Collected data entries
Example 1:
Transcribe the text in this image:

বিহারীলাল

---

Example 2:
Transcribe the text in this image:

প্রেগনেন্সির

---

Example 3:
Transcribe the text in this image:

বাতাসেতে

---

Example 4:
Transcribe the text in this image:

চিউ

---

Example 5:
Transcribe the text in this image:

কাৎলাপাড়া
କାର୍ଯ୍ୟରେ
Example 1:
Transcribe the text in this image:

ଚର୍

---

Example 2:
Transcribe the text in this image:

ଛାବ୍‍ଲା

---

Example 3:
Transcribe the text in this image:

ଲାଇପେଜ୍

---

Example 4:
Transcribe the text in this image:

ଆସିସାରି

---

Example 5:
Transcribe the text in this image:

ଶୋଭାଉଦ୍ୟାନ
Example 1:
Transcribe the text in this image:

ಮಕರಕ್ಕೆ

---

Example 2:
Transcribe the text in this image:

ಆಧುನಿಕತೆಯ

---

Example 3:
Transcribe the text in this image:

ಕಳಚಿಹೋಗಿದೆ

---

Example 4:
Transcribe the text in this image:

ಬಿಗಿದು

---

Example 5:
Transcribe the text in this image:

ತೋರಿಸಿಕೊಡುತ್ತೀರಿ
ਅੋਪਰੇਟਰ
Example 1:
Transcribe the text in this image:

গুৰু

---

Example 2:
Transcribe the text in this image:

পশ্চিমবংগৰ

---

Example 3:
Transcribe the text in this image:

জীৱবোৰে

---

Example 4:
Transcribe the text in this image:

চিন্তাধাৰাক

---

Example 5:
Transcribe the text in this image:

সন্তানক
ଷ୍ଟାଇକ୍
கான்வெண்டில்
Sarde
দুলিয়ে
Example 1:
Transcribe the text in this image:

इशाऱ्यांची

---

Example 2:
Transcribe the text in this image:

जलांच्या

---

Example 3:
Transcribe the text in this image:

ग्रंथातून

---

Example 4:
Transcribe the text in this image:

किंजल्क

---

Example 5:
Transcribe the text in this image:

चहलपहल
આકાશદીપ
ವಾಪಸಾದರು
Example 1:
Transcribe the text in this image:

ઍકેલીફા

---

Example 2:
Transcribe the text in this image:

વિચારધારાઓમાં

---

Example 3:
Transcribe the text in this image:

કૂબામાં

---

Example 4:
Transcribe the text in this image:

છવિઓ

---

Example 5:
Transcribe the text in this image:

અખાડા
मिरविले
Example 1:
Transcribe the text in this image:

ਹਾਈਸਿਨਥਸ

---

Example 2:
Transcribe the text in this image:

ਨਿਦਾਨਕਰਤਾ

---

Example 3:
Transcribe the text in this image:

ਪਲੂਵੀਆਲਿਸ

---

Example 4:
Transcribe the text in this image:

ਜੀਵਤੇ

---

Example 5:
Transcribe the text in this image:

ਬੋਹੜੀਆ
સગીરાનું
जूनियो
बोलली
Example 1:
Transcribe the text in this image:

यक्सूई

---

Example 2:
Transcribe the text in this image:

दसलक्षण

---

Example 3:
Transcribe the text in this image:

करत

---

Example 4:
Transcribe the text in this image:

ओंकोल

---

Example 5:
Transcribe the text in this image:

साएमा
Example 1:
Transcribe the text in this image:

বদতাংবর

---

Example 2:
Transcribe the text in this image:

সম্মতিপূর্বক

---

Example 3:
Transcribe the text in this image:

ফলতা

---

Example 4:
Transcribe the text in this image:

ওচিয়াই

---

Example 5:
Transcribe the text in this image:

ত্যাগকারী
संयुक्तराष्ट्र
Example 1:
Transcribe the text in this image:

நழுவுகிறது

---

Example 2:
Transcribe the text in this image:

Work to be completed
Reproduce the entries exactly. Every word has to stay the same.

Result
Example 1:
Transcribe the text in this image:

বিহারীলাল

---

Example 2:
Transcribe the text in this image:

প্রেগনেন্সির

---

Example 3:
Transcribe the text in this image:

বাতাসেতে

---

Example 4:
Transcribe the text in this image:

চিউ

---

Example 5:
Transcribe the text in this image:

কাৎলাপাড়া
କାର୍ଯ୍ୟରେ
Example 1:
Transcribe the text in this image:

ଚର୍

---

Example 2:
Transcribe the text in this image:

ଛାବ୍‍ଲା

---

Example 3:
Transcribe the text in this image:

ଲାଇପେଜ୍

---

Example 4:
Transcribe the text in this image:

ଆସିସାରି

---

Example 5:
Transcribe the text in this image:

ଶୋଭାଉଦ୍ୟାନ
Example 1:
Transcribe the text in this image:

ಮಕರಕ್ಕೆ

---

Example 2:
Transcribe the text in this image:

ಆಧುನಿಕತೆಯ

---

Example 3:
Transcribe the text in this image:

ಕಳಚಿಹೋಗಿದೆ

---

Example 4:
Transcribe the text in this image:

ಬಿಗಿದು

---

Example 5:
Transcribe the text in this image:

ತೋರಿಸಿಕೊಡುತ್ತೀರಿ
ਅੋਪਰੇਟਰ
Example 1:
Transcribe the text in this image:

গুৰু

---

Example 2:
Transcribe the text in this image:

পশ্চিমবংগৰ

---

Example 3:
Transcribe the text in this image:

জীৱবোৰে

---

Example 4:
Transcribe the text in this image:

চিন্তাধাৰাক

---

Example 5:
Transcribe the text in this image:

সন্তানক
ଷ୍ଟାଇକ୍
கான்வெண்டில்
Sarde
দুলিয়ে
Example 1:
Transcribe the text in this image:

इशाऱ्यांची

---

Example 2:
Transcribe the text in this image:

जलांच्या

---

Example 3:
Transcribe the text in this image:

ग्रंथातून

---

Example 4:
Transcribe the text in this image:

किंजल्क

---

Example 5:
Transcribe the text in this image:

चहलपहल
આકાશદીપ
ವಾಪಸಾದರು
Example 1:
Transcribe the text in this image:

ઍકેલીફા

---

Example 2:
Transcribe the text in this image:

વિચારધારાઓમાં

---

Example 3:
Transcribe the text in this image:

કૂબામાં

---

Example 4:
Transcribe the text in this image:

છવિઓ

---

Example 5:
Transcribe the text in this image:

અખાડા
मिरविले
Example 1:
Transcribe the text in this image:

ਹਾਈਸਿਨਥਸ

---

Example 2:
Transcribe the text in this image:

ਨਿਦਾਨਕਰਤਾ

---

Example 3:
Transcribe the text in this image:

ਪਲੂਵੀਆਲਿਸ

---

Example 4:
Transcribe the text in this image:

ਜੀਵਤੇ

---

Example 5:
Transcribe the text in this image:

ਬੋਹੜੀਆ
સગીરાનું
जूनियो
बोलली
Example 1:
Transcribe the text in this image:

यक्सूई

---

Example 2:
Transcribe the text in this image:

दसलक्षण

---

Example 3:
Transcribe the text in this image:

करत

---

Example 4:
Transcribe the text in this image:

ओंकोल

---

Example 5:
Transcribe the text in this image:

साएमा
Example 1:
Transcribe the text in this image:

বদতাংবর

---

Example 2:
Transcribe the text in this image:

সম্মতিপূর্বক

---

Example 3:
Transcribe the text in this image:

ফলতা

---

Example 4:
Transcribe the text in this image:

ওচিয়াই

---

Example 5:
Transcribe the text in this image:

ত্যাগকারী
संयुक्तराष्ट्र
Example 1:
Transcribe the text in this image:

நழுவுகிறது

---

Example 2:
Transcribe the text in this image:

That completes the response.